• EXERCISE TEXT
We did a lot of work to implement our project into the real world commercially. We create a patent to protect our ideas and technology from being stolen by other companies. We can sell our technology and ideas to medical companies. They can then legally use this technology and thought to create medicines or proteins to protect and even cure patients. Our project is something that medicine companies could not get from other companies. That is why we could successfully sell our technology to companies without a lot of obstacles.
Angiogenin has been recognized to play important roles in various physiological and pathological processes, especially in neurodegenerative diseases.
In our project, we created a recombinant E. coli by introducing the plamid pET-28a-rANG that can secret functional ANG protein, which could possibly serve as an in vitro method to massive produce ANG for clinical use. As seen in figure above, we have already obtained the Freeze-dried powder of the ANG protein produced by our engineered E. coli.
In addition, we conducted the RNA degradation test which turn out that the protein possesses ribonuclease activity as we expected.
In future applications, the product we get may have two directions of develop, but all in the clinical medicine aspect. One is to directly invent a new drug with the protein product of this gene and the other one is to explore its pharmacology regarding the relevant diseases which could be used to develop more new drugs.

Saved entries
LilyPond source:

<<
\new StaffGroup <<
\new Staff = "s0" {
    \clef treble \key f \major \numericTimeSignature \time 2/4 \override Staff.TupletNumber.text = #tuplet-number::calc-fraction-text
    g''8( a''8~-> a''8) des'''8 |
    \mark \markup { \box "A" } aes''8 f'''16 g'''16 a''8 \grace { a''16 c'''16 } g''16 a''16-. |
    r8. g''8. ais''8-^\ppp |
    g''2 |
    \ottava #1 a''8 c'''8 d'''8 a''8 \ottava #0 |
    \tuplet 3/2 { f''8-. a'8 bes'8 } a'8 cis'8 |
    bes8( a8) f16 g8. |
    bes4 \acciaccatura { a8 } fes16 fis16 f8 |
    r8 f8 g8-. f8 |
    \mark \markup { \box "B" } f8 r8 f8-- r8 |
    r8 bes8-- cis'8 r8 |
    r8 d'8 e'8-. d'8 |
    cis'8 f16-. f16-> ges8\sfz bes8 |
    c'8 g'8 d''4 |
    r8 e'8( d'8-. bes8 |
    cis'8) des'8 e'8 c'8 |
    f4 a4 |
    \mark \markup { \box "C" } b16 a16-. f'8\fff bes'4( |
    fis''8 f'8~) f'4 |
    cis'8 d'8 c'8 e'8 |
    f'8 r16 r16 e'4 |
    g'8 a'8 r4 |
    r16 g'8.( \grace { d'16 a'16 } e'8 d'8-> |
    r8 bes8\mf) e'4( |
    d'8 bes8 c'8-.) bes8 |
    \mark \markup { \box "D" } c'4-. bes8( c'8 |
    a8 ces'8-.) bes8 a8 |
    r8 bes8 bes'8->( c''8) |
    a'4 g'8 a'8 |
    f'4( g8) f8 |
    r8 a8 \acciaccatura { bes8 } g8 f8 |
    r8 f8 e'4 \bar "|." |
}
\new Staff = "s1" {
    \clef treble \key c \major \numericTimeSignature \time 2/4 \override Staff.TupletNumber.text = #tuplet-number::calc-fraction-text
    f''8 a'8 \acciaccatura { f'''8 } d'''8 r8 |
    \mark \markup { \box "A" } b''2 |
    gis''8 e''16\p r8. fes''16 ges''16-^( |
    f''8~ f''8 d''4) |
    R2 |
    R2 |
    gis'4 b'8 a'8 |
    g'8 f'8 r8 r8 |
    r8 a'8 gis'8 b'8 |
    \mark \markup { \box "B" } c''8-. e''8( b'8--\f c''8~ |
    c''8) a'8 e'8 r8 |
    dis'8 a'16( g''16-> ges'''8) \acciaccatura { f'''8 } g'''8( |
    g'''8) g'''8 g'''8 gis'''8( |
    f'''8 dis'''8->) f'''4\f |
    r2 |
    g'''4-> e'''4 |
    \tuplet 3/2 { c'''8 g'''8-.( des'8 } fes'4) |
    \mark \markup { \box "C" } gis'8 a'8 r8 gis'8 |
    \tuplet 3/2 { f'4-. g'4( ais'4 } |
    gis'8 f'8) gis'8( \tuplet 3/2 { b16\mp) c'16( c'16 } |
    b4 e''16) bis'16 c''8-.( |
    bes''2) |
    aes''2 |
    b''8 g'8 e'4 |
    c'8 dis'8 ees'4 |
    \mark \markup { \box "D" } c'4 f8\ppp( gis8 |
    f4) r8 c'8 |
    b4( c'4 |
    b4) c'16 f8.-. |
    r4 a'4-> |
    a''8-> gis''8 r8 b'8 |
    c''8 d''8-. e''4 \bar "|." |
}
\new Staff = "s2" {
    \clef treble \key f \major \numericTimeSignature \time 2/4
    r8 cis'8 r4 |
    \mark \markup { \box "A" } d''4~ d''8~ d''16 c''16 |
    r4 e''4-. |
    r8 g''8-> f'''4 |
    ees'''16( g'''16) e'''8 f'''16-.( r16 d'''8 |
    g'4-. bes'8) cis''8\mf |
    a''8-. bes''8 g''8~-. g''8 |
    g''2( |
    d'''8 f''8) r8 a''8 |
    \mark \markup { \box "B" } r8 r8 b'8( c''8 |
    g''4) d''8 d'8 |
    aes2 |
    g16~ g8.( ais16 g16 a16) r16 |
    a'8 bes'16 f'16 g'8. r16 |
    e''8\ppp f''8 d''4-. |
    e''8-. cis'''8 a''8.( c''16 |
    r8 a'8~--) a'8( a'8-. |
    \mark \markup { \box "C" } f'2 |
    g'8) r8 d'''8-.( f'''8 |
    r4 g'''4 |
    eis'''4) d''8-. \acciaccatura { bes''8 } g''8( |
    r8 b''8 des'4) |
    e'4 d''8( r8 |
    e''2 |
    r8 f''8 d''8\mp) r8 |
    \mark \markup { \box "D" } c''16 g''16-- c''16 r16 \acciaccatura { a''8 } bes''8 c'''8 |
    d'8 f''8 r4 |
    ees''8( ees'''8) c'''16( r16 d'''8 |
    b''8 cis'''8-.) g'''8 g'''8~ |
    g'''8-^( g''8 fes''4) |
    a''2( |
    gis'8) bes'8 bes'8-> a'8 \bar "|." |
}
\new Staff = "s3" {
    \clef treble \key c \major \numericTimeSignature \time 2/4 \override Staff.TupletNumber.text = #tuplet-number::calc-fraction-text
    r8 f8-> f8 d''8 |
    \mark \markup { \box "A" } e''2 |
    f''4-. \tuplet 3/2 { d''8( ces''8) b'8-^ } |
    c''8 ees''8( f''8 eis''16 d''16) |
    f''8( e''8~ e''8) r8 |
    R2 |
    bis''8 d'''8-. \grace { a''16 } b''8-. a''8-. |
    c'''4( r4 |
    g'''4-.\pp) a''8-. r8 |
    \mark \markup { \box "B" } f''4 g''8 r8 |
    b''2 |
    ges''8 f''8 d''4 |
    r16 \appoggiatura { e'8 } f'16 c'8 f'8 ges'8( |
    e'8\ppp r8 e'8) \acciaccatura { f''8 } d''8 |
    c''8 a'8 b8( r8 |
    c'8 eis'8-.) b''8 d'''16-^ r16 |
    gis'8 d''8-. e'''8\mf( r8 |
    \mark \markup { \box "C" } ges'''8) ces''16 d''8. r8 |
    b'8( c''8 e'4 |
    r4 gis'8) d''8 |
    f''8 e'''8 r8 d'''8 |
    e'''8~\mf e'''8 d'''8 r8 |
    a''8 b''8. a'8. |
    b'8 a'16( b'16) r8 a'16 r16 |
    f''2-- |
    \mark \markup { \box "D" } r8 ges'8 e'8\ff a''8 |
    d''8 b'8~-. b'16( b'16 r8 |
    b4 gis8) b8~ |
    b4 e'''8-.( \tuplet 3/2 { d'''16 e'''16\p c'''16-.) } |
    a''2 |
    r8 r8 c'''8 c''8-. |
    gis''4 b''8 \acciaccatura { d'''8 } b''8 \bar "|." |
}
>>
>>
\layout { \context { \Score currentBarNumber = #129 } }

• WORK INSTRUCTIONS
From the angiogenin project text, copy out the passage that begins with the words containing "In addition, we" and ends with "more new drugs.". The rows have no connection to the angiogenin project text.

• SOLUTION TO THE EXERCISE
In addition, we conducted the RNA degradation test which turn out that the protein possesses ribonuclease activity as we expected.
In future applications, the product we get may have two directions of develop, but all in the clinical medicine aspect. One is to directly invent a new drug with the protein product of this gene and the other one is to explore its pharmacology regarding the relevant diseases which could be used to develop more new drugs.